I bought a top of the line laptop right before dual core processors came out, and my slow processor is really holding me back. It would be great if I could just upgrade the processor without buying a whole new laptop or desktop.

My laptop has the Intel Mobile Pentium 1.7GHZ and the Nvidida Geforce 7800 gtx go. 

Is there someone I can take it to to swap out the pentium 1.7 for a dual core?


----------



## sickcars (Jan 18, 2007)

eddiebrock said:


> I bought a top of the line laptop right before dual core processors came out, and my slow processor is really holding me back. It would be great if I could just upgrade the processor without buying a whole new laptop or desktop.
> 
> My laptop has the Intel Mobile Pentium 1.7GHZ and the Nvidida Geforce 7800 gtx go.
> 
> Is there someone I can take it to to swap out the pentium 1.7 for a dual core?

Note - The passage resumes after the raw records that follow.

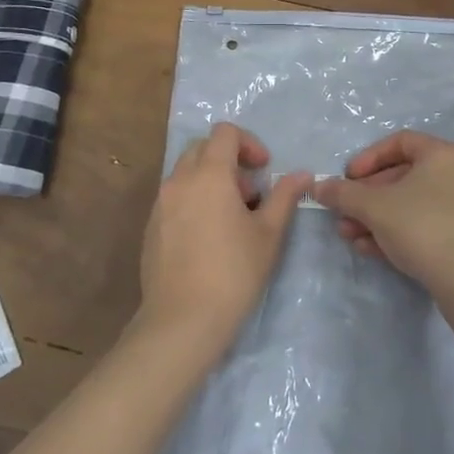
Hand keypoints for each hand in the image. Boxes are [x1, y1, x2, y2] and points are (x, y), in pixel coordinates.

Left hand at [137, 123, 308, 347]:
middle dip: (229, 161)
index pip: (225, 133)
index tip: (264, 170)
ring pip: (187, 173)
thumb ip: (284, 196)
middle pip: (203, 148)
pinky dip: (194, 200)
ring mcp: (160, 204)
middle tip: (249, 194)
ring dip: (211, 181)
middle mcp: (179, 180)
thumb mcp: (269, 233)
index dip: (249, 143)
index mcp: (209, 174)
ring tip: (231, 219)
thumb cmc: (233, 272)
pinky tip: (208, 238)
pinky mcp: (151, 227)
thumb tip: (302, 174)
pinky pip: (175, 198)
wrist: (182, 321)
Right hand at [312, 130, 453, 303]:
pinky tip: (372, 250)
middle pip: (404, 176)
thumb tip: (318, 187)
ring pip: (413, 204)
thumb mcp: (374, 207)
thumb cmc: (422, 228)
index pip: (400, 142)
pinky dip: (400, 232)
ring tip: (351, 236)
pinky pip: (428, 225)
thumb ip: (343, 194)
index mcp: (444, 155)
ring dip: (378, 217)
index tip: (347, 178)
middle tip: (344, 213)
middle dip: (368, 196)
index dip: (368, 158)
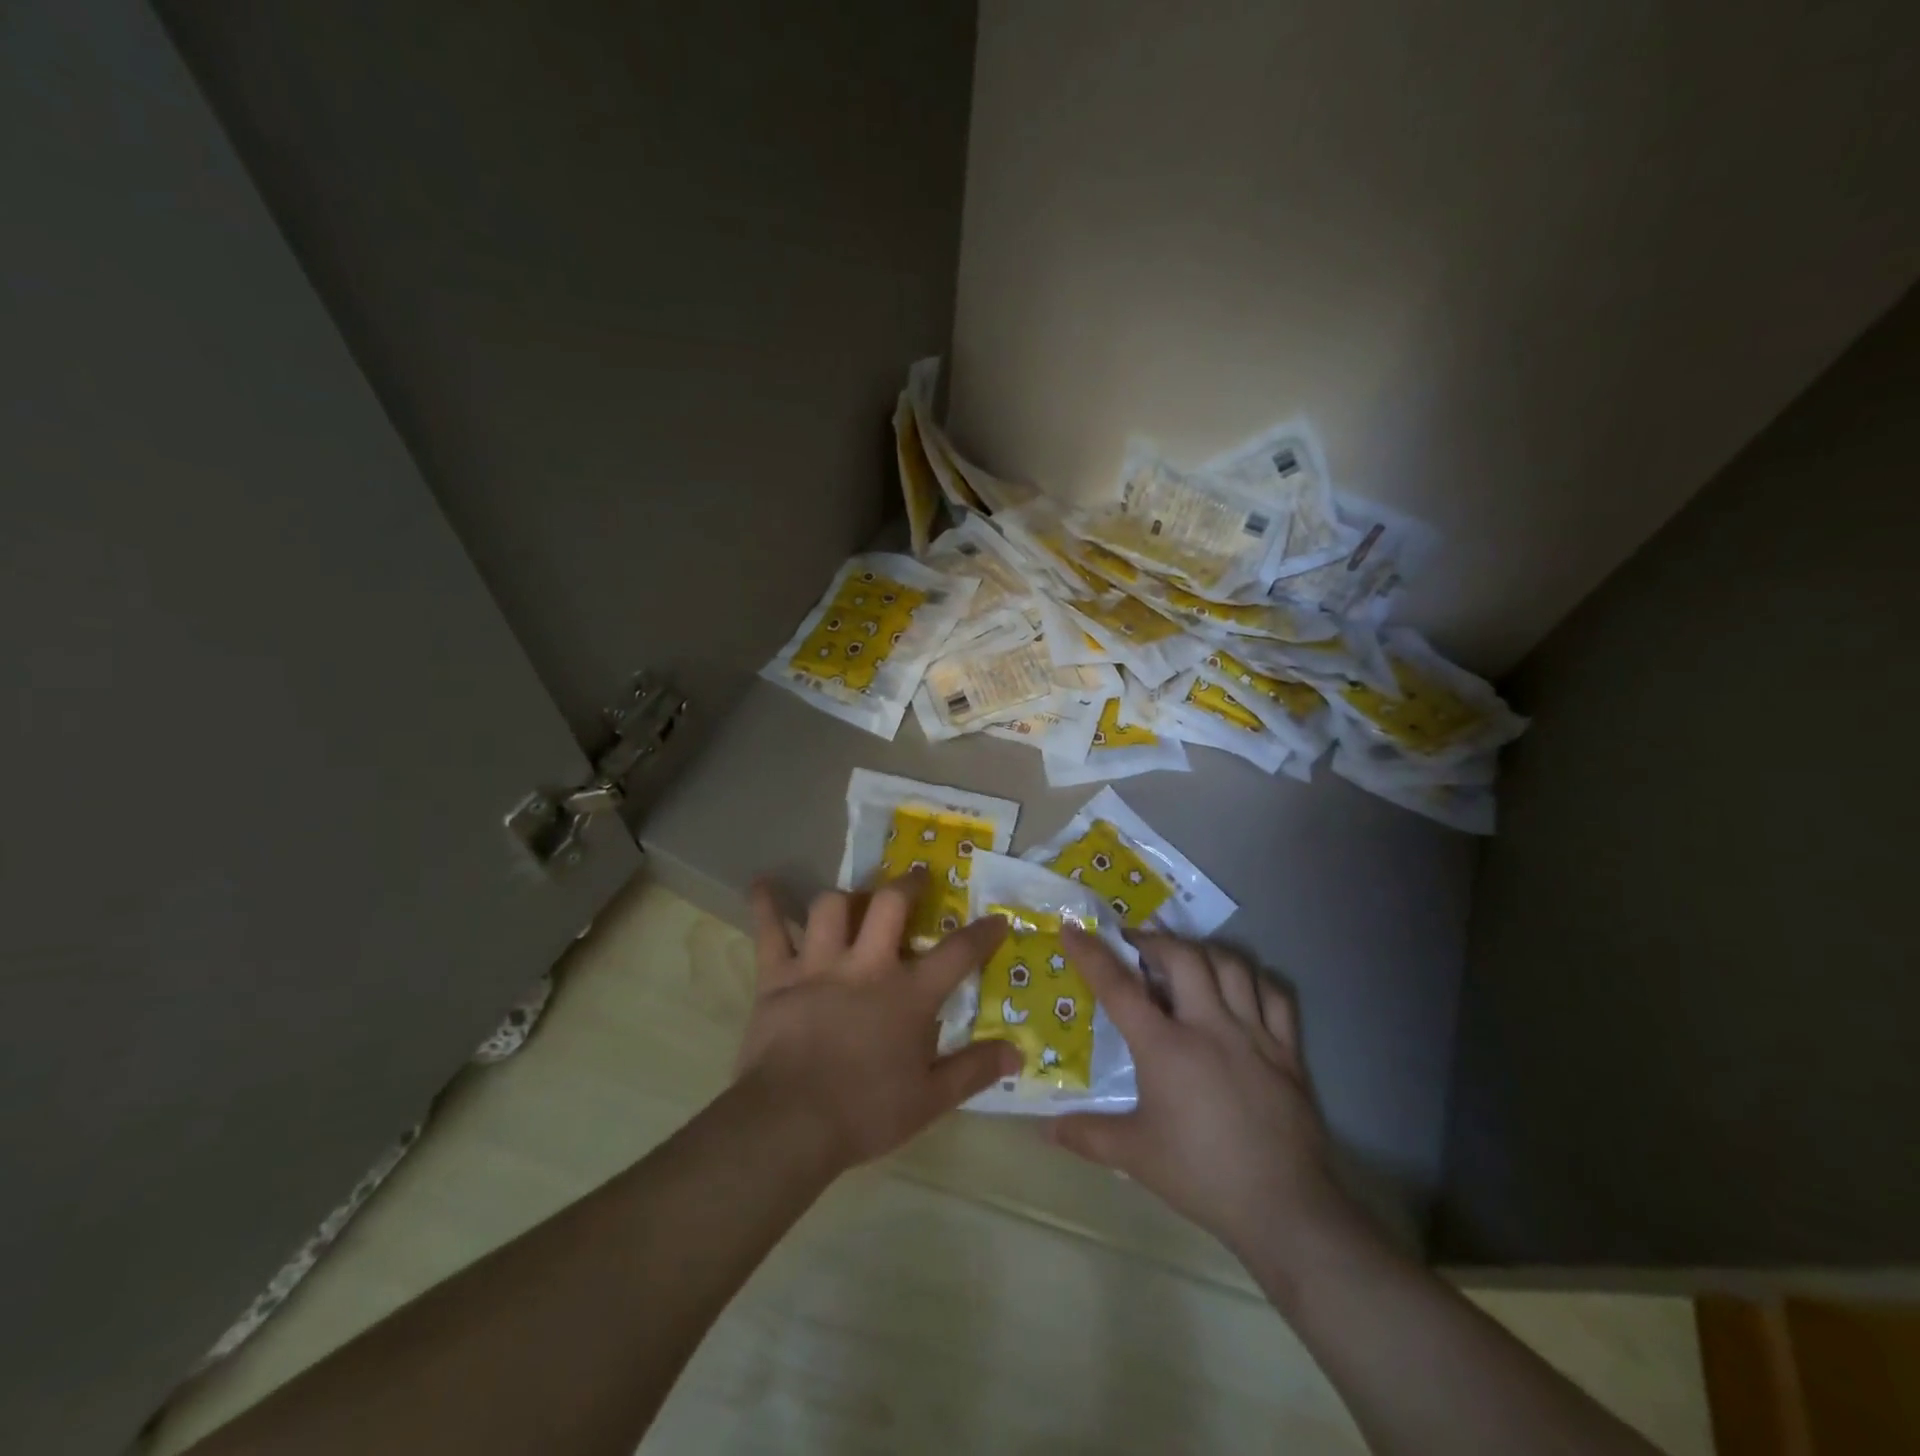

Usually you cant upgrade. But you MIGHT be able to upgrade to something faster BUT you need to find out what the motherboard supports. Also not to mention you may have overheating problems since the cooling fan is not made for an upgraded cpu.

In theory yes its possible, will you be able to find anybody that will do it and be able to do it. Maybe not depends.

Ciao


----------



## kiwiguy (Aug 17, 2003)

The dual core Pentium has a different socket. 

You would need a hammer to fit it, and it certainly would not work.


----------



## JohnWill (Oct 19, 2002)

It's almost never a good idea to try to upgrade a laptop processor. All of the system was designed around the capability of the processor, so much of the performance gain of a faster processor may not be realized.


----------



## PCG342 (Jan 8, 2006)

kiwiguy said:


> The dual core Pentium has a different socket.
> 
> You would need a hammer to fit it, and it certainly would not work.


My first thought. Better off buying a new machine than trying to mess with upgrading everything to accommodate the dual-core...


----------



## Alex Ethridge (Apr 10, 2000)

I don't open many laptops; but, it has been quite a while since I saw a laptop in which the processor wasn't soldered in.


----------



## PCG342 (Jan 8, 2006)

Alex Ethridge said:


> I don't open many laptops; but, it has been quite a while since I saw a laptop in which the processor wasn't soldered in.


I haven't really worked in a laptop extensively, save for sticking in RAM.


----------



## JohnWill (Oct 19, 2002)

Actually, I've seen quite a number of laptops with the processor in sockets. My Averatec one has a socket, and both of the Compaq laptops my daughters have are socketed.


----------